Using AddBehavior extension method we assign the Item_RemoveEvent event handler to every item within the collection. The handler removes the passed item from the collection.

Code for ParentChildSelectionBehavior is also simple (though slightly more complex):

public class ParentChildSelectionBehavior<TParent, TChild>
    where TParent : class, ISelectableItem<TParent>
    where TChild : class, ISelectableItem<TChild>
{
    IDisposable _childrenBehaviorDisposable = null;

    TParent _parent;
    public TParent Parent
    {
        get => _parent;

        set
        {
            if (_parent.ObjEquals(value))
                return;

            if (_parent != null)
            {
                _parent.IsSelectedChanged -=
                    ParentChildSelectionBehavior_IsSelectedChanged;
            }

            _parent = value;

            if (_parent != null)
            {
                _parent.IsSelectedChanged +=
                    ParentChildSelectionBehavior_IsSelectedChanged;
            }
        }
    }

    ObservableCollection<TChild> _children;
    public ObservableCollection<TChild> Children
    {
        private get => _children;
        set
        {
            if (ReferenceEquals(_children, value))

-- GIVEN INSTRUCTION 1 --
Condense the paragraph of the C# excerpt that begins "Using AddBehavior extension method" into one shorter sentence.
-- GIVEN INSTRUCTION 2 --
Render this sentence from the C# excerpt in Spanish: "The handler removes the passed item from the collection."

-- STORED RECORDS --

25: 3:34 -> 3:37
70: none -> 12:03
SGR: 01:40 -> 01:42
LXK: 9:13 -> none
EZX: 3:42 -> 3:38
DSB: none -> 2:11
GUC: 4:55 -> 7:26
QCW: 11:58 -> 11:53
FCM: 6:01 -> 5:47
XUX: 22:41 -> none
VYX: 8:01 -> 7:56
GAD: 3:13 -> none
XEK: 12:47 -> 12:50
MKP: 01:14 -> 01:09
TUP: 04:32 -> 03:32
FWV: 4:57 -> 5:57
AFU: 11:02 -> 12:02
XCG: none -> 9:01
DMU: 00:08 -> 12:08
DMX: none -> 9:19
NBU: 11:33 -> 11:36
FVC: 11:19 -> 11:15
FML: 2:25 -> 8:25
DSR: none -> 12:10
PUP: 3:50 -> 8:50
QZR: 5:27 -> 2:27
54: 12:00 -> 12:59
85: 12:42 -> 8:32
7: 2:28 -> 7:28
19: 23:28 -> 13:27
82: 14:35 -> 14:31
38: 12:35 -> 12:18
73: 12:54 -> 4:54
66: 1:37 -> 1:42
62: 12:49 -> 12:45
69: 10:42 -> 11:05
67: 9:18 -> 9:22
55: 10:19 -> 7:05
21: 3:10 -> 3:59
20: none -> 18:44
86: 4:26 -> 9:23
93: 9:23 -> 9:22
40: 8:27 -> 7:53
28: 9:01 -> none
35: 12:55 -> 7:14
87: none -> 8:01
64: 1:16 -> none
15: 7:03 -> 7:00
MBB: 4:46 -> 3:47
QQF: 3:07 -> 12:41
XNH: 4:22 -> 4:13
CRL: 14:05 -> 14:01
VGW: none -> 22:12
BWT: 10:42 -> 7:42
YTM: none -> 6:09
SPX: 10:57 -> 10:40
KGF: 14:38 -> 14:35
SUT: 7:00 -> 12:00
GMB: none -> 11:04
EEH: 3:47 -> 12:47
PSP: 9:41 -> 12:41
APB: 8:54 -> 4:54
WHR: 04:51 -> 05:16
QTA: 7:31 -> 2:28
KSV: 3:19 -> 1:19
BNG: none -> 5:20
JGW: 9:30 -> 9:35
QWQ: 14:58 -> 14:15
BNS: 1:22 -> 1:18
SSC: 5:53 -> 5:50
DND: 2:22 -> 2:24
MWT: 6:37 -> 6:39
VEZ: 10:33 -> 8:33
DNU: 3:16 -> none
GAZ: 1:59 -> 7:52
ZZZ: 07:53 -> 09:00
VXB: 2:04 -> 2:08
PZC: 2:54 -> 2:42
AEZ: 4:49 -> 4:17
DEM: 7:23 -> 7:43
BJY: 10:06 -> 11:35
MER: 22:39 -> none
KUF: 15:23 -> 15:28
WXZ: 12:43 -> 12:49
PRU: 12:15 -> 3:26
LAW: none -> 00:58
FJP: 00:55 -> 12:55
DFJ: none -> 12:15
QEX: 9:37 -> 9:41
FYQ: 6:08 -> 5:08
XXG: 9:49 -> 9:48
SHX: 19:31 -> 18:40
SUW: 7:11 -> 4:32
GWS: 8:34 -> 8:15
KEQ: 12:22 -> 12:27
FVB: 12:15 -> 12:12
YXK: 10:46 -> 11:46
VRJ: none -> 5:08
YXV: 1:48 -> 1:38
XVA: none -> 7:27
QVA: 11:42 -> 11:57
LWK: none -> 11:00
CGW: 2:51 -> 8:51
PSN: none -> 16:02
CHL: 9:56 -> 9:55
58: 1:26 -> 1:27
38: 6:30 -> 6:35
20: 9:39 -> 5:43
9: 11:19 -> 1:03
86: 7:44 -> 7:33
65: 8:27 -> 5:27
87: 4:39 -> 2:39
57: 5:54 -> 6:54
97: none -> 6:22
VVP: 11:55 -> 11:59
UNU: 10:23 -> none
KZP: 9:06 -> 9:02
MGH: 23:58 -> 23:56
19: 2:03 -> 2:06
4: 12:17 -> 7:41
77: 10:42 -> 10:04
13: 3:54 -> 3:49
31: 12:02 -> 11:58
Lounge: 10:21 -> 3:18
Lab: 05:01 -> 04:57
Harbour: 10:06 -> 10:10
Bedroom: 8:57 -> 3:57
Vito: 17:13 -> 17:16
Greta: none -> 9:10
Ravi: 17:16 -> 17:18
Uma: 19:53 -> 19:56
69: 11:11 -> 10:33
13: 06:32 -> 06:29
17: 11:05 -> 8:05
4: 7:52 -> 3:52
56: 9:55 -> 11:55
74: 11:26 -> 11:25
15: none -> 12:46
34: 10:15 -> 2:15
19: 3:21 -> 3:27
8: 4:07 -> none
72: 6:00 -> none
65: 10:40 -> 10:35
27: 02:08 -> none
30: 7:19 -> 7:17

-- WRITTEN SOLUTION 1 --
AddBehavior attaches the Item_RemoveEvent handler to each item in the collection, and the handler removes the passed item from the collection.

-- WRITTEN SOLUTION 2 --
El controlador elimina de la colección el elemento que se le pasa.